# Opinions on pants to match jacket



## wrathfuldeity (Oct 5, 2007)

how bout


----------



## BiG NicK (Mar 19, 2012)

Gotta love ass-less chaps^^^^^^

Anyway, not a big fan of yellow, but those seem to match fine. Buying in the summer for me is a killer... gotta stare at the stuff for months.


----------



## neni (Dec 24, 2012)

I like the jacket! Would go with the pants but you're shure you want to sit on such a delicate bright color? Will look dirty instantly...


----------



## areveruz (Jul 10, 2012)

I have the same jacket. I typically wear black pants, but when I get bored and feel like being an asshole I wear my bright green ones.


----------



## jwelsh83 (Jan 9, 2013)

That jacket looks identical to my Burton Restricted Hackett


----------



## Grylls (Apr 28, 2011)

Thanks for the reply guys. I'm in Australia so or winter is just about here. Getting very keen. The worst thing is trying to find gear here. I should have ordered some from the states but I've just been lazy. Most of my mates have bright coloured pants like green, aqua, yellow and even white and they seem to stay fairly clean. I'm trying to look for some 686 smartys and stumbled on some of these. 









What do you reckon? Won't show up dirt as bad and will still look fairly sedate.


----------



## ETM (Aug 11, 2009)

same as my jacket


----------



## Grylls (Apr 28, 2011)

Seems like a few people have it! I've never seen anyone else with it on when I've been out. What gloves have you got on there ETM? I find it hard to tuck my big burton ones on the inside like you have there.


----------



## ETM (Aug 11, 2009)

Pretty sure i just have my inner gloves on in that pic but I always manage to get my gloves tucked in, the second one can be hard to manage though.

Its a good jacket but I found the neck is too tight and if completely zipped up is very uncomfortable on my chin. When not zipped all the way the zipper has a tendency to work its way down, also my zipper has started to get jammed in random spots.

I just upgraded to a goretex shell so it will be interesting to compare


----------



## Grylls (Apr 28, 2011)

Ahh righto I never wear my inner gloves. Mainly because its usually too warm and I hate how much it restricts being able to move my hands. 

I have the exact same problem with mine when the zipper is all the way up. It hurts my chin and annoys the crap out of me. I just usually have a neck warmer on which stops it digging in but it's still tight. No dramas with the zip yet but I don't use it all that much. 

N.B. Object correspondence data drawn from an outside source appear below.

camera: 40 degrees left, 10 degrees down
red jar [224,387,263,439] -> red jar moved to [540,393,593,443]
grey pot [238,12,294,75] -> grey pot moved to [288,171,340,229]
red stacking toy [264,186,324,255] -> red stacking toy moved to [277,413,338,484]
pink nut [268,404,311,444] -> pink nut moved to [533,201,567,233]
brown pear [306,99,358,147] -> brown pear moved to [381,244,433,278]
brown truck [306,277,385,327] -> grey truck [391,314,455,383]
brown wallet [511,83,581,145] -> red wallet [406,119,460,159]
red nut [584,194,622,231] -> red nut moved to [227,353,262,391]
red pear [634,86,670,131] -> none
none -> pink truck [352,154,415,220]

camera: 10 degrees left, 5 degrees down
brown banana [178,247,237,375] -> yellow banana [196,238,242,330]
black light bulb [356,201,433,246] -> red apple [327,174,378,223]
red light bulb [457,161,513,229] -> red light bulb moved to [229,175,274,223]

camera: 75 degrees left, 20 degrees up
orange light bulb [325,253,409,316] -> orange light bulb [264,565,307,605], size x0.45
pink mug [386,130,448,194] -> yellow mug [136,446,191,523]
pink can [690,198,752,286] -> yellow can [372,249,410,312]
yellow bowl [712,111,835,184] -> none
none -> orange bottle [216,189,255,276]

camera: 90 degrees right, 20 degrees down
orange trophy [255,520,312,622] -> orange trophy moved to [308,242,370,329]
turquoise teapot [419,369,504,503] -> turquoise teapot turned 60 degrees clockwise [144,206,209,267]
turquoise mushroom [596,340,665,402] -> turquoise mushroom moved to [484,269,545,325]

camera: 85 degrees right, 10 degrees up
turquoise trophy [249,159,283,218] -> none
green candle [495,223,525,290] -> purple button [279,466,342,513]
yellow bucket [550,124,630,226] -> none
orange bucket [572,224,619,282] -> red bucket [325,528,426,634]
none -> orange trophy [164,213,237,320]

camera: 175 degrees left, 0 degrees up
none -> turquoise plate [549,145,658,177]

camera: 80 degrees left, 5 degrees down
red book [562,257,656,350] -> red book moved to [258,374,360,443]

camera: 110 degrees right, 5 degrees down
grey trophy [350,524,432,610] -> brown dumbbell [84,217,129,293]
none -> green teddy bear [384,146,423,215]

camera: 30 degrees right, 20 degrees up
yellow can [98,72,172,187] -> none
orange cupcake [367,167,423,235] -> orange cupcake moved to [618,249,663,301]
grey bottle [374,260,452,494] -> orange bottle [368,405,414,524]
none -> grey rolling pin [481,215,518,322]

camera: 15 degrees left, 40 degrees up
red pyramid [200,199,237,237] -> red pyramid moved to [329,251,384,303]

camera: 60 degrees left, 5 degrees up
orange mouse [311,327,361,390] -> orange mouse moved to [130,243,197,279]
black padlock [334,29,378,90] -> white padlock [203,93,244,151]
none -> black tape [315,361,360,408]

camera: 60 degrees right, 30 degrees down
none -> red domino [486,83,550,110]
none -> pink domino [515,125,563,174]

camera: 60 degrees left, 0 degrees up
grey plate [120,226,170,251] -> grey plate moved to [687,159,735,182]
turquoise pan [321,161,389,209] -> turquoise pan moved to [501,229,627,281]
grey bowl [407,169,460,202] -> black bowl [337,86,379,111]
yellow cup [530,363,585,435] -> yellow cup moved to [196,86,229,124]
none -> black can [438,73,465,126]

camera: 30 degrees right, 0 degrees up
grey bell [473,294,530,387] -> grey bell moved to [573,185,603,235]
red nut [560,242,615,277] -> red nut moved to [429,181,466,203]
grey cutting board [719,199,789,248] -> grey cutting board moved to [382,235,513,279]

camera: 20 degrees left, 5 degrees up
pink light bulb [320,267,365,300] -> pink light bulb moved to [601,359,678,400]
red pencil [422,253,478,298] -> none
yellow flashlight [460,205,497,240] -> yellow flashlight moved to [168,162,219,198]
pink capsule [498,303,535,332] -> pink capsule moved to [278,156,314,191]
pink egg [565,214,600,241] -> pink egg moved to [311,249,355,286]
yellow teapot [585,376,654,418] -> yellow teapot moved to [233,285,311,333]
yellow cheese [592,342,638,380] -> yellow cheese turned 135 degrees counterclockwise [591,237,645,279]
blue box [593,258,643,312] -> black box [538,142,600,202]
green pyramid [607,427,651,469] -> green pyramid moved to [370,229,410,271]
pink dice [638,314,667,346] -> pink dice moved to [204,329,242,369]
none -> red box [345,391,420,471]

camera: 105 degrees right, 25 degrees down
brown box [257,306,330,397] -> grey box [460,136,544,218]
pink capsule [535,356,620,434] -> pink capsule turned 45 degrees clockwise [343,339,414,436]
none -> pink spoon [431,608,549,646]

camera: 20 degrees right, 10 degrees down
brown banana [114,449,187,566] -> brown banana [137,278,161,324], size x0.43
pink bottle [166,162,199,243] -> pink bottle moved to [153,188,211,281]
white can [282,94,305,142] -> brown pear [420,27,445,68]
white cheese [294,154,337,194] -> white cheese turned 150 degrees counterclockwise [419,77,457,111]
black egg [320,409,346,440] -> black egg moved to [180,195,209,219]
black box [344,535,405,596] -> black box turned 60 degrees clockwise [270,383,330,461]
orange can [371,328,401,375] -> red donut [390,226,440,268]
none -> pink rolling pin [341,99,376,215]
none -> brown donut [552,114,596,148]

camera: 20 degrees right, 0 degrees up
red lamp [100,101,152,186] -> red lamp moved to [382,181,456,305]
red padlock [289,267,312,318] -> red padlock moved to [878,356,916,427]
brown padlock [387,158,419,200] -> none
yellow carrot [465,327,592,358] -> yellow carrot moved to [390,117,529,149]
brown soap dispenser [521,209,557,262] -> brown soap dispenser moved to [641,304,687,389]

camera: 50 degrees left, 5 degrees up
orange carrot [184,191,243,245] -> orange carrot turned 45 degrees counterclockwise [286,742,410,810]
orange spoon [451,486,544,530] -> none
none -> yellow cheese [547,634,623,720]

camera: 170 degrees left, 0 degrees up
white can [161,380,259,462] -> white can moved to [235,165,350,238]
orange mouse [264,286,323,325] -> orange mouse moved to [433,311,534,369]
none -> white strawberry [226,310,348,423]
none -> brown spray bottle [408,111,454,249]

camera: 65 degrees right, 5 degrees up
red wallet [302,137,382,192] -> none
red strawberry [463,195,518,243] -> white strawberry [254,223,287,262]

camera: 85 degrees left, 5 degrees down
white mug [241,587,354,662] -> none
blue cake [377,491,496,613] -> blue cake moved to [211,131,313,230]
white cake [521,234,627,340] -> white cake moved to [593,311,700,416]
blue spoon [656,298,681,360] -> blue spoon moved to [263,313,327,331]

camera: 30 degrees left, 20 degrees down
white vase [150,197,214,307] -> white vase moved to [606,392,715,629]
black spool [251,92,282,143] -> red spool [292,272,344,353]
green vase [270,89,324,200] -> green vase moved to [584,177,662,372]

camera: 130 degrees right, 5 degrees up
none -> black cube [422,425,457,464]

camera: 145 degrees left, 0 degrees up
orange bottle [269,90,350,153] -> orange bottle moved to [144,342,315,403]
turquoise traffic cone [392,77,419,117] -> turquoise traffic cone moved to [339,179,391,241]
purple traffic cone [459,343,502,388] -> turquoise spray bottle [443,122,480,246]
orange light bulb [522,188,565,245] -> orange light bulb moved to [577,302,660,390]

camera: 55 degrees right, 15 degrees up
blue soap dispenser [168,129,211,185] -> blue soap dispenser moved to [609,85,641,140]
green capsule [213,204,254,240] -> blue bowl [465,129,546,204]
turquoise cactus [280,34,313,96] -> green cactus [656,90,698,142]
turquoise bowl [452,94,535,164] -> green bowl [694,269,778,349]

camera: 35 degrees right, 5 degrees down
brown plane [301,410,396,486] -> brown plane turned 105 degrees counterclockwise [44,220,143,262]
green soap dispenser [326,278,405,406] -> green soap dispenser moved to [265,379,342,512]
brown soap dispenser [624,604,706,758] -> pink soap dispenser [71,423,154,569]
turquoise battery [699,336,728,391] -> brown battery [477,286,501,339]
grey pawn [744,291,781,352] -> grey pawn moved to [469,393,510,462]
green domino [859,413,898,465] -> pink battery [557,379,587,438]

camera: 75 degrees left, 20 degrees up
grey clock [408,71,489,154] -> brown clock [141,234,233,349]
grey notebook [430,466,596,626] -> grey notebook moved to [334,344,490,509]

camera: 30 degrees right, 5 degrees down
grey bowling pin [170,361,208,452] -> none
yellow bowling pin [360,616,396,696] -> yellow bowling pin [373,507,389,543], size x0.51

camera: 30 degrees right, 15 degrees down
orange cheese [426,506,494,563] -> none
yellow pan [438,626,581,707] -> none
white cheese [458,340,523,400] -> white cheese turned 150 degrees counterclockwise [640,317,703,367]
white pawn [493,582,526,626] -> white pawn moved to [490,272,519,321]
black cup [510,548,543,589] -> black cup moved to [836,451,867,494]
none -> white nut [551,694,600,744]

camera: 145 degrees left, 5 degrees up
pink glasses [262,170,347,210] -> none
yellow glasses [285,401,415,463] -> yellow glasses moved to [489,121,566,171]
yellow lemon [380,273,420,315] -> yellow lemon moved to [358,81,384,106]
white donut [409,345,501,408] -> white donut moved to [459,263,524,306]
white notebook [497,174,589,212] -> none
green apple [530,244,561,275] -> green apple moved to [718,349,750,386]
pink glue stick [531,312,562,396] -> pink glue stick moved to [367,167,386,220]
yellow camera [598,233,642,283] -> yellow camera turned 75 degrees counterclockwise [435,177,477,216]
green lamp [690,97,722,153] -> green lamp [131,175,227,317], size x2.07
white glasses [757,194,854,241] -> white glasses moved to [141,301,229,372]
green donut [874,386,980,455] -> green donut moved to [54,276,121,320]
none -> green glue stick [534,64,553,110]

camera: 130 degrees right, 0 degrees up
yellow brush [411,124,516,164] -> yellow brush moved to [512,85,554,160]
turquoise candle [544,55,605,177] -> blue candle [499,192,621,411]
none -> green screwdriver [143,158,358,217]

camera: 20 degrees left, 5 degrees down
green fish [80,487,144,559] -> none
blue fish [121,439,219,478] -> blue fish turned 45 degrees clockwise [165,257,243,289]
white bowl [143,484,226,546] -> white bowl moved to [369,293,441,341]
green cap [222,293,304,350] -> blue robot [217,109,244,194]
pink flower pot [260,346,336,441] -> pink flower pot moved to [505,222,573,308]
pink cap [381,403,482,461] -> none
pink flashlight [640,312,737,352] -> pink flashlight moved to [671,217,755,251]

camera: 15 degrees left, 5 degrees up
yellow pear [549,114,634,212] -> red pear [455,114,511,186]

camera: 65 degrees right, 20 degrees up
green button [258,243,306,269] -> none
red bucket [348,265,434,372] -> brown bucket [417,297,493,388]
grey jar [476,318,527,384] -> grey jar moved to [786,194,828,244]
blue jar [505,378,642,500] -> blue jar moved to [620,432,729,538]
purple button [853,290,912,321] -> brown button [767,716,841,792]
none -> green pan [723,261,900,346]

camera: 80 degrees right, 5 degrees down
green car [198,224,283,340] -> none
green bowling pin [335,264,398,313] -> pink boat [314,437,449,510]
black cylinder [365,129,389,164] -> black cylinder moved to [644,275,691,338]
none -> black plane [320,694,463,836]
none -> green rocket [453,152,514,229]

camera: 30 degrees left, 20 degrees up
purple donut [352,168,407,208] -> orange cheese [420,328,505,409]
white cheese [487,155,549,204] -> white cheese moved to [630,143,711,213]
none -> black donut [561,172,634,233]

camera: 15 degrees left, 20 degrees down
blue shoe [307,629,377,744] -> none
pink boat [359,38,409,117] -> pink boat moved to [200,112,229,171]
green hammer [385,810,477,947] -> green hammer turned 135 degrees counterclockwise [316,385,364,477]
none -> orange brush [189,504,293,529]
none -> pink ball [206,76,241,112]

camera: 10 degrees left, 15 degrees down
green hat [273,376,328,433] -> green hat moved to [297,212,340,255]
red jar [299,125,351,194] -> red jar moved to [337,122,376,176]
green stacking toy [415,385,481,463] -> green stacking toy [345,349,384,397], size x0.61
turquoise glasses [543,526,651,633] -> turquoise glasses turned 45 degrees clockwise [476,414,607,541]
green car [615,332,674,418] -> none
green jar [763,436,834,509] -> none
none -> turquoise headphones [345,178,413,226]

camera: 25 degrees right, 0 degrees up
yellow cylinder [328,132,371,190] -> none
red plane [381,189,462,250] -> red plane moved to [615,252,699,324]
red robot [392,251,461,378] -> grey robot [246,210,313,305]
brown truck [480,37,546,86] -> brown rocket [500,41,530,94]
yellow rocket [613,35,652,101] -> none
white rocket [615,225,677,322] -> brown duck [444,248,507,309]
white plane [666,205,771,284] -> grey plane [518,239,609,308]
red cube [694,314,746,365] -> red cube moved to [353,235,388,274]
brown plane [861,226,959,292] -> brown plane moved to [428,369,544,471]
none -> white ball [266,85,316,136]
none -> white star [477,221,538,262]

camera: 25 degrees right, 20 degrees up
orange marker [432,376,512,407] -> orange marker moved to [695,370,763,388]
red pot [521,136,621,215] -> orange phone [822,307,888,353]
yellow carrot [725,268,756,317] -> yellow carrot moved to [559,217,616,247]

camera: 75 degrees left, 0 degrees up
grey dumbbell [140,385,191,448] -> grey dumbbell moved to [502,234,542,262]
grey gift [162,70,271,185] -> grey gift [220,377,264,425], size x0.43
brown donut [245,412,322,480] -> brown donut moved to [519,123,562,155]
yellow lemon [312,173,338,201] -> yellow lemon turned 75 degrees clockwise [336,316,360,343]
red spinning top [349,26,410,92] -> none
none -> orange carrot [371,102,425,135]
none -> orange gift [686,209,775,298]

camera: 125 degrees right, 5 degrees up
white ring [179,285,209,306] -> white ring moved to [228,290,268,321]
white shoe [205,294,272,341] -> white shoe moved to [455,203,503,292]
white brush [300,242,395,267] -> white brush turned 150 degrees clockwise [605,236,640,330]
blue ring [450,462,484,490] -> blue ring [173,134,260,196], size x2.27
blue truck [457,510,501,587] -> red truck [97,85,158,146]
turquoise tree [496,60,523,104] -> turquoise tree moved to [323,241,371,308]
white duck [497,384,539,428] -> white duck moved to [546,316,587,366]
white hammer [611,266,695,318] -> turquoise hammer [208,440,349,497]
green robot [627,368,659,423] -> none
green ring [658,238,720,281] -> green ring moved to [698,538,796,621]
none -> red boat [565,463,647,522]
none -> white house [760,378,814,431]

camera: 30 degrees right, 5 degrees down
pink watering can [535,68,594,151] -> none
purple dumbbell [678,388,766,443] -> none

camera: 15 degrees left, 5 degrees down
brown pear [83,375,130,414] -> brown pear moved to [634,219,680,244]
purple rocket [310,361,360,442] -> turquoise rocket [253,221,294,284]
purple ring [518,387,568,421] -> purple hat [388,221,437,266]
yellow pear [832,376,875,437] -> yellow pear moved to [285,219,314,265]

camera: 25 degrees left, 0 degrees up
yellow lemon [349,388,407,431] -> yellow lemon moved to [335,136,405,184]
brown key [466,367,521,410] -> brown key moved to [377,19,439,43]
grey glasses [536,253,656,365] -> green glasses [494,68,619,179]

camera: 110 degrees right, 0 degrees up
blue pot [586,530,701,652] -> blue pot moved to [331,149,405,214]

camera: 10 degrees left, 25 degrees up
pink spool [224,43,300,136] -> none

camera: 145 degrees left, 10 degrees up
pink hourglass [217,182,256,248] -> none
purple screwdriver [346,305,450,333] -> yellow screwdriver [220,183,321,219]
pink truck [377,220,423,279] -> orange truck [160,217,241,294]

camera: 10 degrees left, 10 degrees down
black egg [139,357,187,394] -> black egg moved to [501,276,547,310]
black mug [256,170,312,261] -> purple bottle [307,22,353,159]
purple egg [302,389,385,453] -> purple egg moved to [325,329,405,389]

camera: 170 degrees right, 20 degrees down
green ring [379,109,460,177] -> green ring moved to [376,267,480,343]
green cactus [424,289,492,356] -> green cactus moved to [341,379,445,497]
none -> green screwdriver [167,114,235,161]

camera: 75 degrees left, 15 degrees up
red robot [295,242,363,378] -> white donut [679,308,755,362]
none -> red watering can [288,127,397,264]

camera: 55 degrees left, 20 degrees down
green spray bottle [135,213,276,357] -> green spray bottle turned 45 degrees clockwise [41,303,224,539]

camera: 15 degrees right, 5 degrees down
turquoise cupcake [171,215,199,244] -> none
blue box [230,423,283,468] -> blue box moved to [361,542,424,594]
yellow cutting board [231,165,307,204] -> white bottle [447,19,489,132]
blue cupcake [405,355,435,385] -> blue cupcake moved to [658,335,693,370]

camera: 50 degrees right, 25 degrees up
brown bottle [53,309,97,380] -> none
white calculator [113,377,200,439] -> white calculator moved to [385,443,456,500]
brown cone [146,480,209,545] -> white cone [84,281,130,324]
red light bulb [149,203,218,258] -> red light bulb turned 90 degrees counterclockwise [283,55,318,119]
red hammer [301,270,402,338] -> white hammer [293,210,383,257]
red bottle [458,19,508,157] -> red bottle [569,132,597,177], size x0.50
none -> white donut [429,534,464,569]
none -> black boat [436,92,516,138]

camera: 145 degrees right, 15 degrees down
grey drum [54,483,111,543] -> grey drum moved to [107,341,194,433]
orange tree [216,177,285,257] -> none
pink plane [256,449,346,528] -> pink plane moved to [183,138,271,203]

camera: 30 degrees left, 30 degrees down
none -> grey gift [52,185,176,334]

I'm not much of a fan of how big the hood on it is either but that's just being picky.


----------



## Surilena (Jun 11, 2013)

Personally I like the bright green pants to match with it. Bright colors makes it easier for your friends to locate you! Yellow seems to work fine too! My friend had white pants and used it all season and it never looked dirty so I doubt it'll be a problem.


----------



## Grylls (Apr 28, 2011)

Well I bought the yellow ones . They've gotta come from overseas but I'm used to that. They should look and feel better then the grenade ones I have already!


----------



## killclimbz (Aug 10, 2007)

Bright colors are great for photos and video. You will pop in those formats if you are getting into that sort of action.


----------



## Grylls (Apr 28, 2011)

Haha yeah only in muck around photos and videos though, nothing serious. I'll never be that good but I still have fun.


----------